Tunisian President Kais Saied sacked the Defense Minister on Monday, the day after his decision to suspend the activities of Parliament and sack the Prime Minister, exacerbating the crisis in which the young democracy has been plunged for months.
After a day of demonstrations on Sunday in many cities of the country against the management of the coronavirus epidemic by the government of Hichem Mechichi, President Saied sacked the latter and announced “the freezing” of the activities of Parliament for 30 days.
He granted himself executive power, announcing his intention to appoint a new prime minister and making changes in government.
On Monday, the Presidency of the Republic announced in a press release the dismissal of Defense Minister Ibrahim Bartagi and government spokesperson Hasna Ben Slimane, also Minister of the Civil Service and Acting Minister of Justice.
Ennahdha, the main party in Parliament, criticized these measures, denouncing “a coup against the revolution and against the Constitution”.
On the other hand, the General Union of Tunisian Workers (UGTT), an influential central trade union, implicitly supported Mr. Saied’s decisions, considering that they were “in conformity” with the Constitution, while calling for the continuation of the democratic process, more ten years after the uprising that led to the fall of Ben Ali.
“It is time” that the parties responsible for the “degraded” situation in the country “assume their responsibilities”, said the union.
Several countries worried about this coup
Several countries have said they are “worried” about this dramatic turn of events which is plunging the country into the unknown. Ankara, an ally of Ennahdha, notably called for restoring “democratic legitimacy”.
Germany called for “respect for civil liberties, which is one of the most important gains of the Tunisian revolution” of 2011, often presented as the only successful one of the Arab Spring.
The fear of a backtracking on the freedoms acquired in 2011 was accentuated after the closure on Monday of the office of the Qatari channel Al-Jazeera in Tunis by the police, without a court decision or other explanation than the application of ” instructions “.
Several hundred supporters of President Saied and Ennahdha exchanged throwing bottles and stones in front of Parliament in Tunis for several hours in the middle of the afternoon, AFP journalists noted.
The Speaker of Parliament Rached Ghannouchi, also head of Ennahdha, called for mobilization and remained for nearly 12 hours in front of the Assembly sealed off by the military to demand the right to access it.
According to Ennahdha, the Bureau of the Assembly, meeting outside Parliament, called on the army and the security forces to “side with the Tunisian people and fulfill their role of protecting the Constitution”.
The standoff between Ghannouchi and Saied
For six months, the standoff between MM. Ghannouchi and Saied plunged Tunisia into a constitutional crisis.
Mr. Saied’s decisions are aimed at “changing the nature of the political regime in Tunisia and moving it from a parliamentary democratic regime to a presidential, individual and authoritarian regime,” Ghannouchi said in a statement posted on the page official Ennahdha.
Mr. Saied assured to have suspended the Parliament under article 80 of the Constitution, which envisages exceptional measures in the event of “imminent danger”.
This article applies for 30 days, after which the Constitutional Court is responsible for deciding on their possible renewal.
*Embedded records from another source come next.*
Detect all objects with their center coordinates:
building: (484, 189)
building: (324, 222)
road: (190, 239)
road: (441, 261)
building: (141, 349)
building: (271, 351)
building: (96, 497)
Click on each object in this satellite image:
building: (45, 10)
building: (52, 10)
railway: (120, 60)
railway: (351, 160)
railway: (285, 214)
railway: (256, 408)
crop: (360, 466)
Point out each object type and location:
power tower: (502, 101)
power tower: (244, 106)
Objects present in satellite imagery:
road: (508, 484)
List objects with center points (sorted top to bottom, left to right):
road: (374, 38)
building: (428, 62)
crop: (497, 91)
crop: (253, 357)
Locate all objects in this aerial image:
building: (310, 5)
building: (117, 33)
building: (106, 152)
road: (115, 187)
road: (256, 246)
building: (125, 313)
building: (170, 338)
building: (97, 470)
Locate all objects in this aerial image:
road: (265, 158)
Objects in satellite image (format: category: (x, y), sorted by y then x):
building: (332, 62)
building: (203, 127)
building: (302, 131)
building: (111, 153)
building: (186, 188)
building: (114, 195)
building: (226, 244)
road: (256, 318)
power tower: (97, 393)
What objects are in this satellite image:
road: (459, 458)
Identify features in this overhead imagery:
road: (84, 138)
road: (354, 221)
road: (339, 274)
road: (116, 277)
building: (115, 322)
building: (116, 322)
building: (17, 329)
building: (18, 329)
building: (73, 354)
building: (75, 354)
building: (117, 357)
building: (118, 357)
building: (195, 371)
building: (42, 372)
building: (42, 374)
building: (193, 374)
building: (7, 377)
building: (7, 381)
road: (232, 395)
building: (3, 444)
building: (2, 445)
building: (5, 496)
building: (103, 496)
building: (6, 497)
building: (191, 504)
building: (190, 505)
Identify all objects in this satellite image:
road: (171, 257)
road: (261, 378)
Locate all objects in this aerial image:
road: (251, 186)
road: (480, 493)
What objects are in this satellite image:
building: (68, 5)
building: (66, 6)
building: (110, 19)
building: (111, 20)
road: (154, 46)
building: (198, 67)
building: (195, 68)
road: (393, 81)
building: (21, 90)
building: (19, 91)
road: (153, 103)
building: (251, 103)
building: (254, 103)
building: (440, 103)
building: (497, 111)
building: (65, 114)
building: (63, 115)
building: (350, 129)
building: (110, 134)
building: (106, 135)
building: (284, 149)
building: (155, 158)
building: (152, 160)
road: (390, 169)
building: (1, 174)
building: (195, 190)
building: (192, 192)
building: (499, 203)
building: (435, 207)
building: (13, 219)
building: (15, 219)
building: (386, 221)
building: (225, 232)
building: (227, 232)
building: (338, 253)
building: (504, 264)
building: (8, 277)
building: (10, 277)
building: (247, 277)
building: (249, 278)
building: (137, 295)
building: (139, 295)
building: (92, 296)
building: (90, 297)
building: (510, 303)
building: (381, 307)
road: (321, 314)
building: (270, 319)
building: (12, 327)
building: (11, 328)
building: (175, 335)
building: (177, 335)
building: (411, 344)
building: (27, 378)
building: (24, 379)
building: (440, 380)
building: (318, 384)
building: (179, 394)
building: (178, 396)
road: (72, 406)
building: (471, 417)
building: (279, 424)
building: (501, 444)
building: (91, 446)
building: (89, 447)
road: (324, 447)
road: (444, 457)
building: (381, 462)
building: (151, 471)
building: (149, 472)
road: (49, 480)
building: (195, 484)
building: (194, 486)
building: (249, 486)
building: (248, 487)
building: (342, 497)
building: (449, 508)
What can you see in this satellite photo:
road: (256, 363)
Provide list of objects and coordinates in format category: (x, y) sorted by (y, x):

But since the adoption of the Constitution in 2014, the political calculations of the parties have prevented the establishment of this key institution of democracy.
Since the beginning of July, Tunisia has been facing an epidemic peak, with one of the worst official death rates in the world. The country of 12 million people has recorded more than 560,000 cases, including more than 18,000 deaths.
Last week, Mr Mechichi sacked his health minister as cases skyrocketed, the latest in a series of health ministers to be sacked.
Ennahdha’s allies in the coalition, Qalb Tounes and the nationalist Islamist movement Karama, have condemned Mr. Saied’s decisions.
In the opposition, the Democratic Current, a socio-democratic party which has repeatedly supported Mr. Saied, rejected his seizure of power, nevertheless attributing the responsibility for “popular tension and the crisis (…) to the government coalition” in power.